The performances. I can't say enough good things about the four lovely actresses chosen to headline this film. None of them are big names (Amber Tamblyn, star of TV's "Joan of Arcadia," is probably the most recognizable), which suggests that all of them were chosen purely to fit their characters, which they do marvelously. So much talent exists between these four girls that they steal the entire film away from the writers, the director and even Ann Brashares, the author of the source novel. What a subtle performer is Almber Tamblyn, who can express complicated emotions in seconds with the slightest of looks. Alexis Beldel is remarkable at playing a young girl in love; her eyes take on a dreamy glint, as if Bledel herself were hit by the real thing. Blake Lively, aside from abundant sex appeal, masters the little twitches and quirks that I've admired in just about every teenage girl I know.

And America Ferrera-what a knockout. A simple scene where Carmen pours out her feelings to her father says it all. Ferrera has a powerful range, a disarming understanding of character, and an unusual appeal-a talent that defies her age within a body that defies the Hollywood standard. And what a warming feeling it is to know that someone in a business as superficial as the movies could see Ferrera's atypical beauty and resign any potential casting concerns to the treasures that she brings to the screen. Ferrera is not just one to watch, but something special to behold.

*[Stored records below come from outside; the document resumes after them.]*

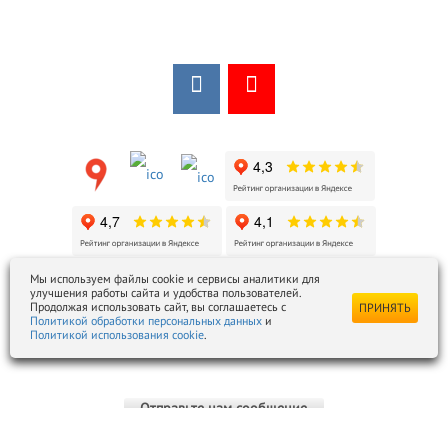
Мы в соцсетях:
Мы в открытых источниках:
Мы используем файлы cookie и сервисы аналитики для
улучшения работы сайта и удобства пользователей.
ezois@ezois-es.ru
- отдел продаж
Продолжая использовать сайт, вы соглашаетесь с
ПРИНЯТЬ
snab@ezois-es.ru
- отдел комплексных поставок
Политикой обработки персональных данных
и
Политикой использования cookie
.
office@ezois-es.ru
- почта для предложений
Отправьте нам сообщение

That these four actresses are allowed to stretch their talents in a disposable movie like this shows just how mature The Sisterhood of the Traveling Pants really is. Simply designed and easy to swallow, Sisterhood will give its target audience everything they wanted and expected, and then a bit more. It will not merely cater to their shallow whims and impulses; it will likely startle them with an honestly that they never imagined they could find in a movie. For those of us over sixteen, who have seen a few of these in our day, Sisterhood at least assures us that Hollywood still has a few curveballs waiting for the windup.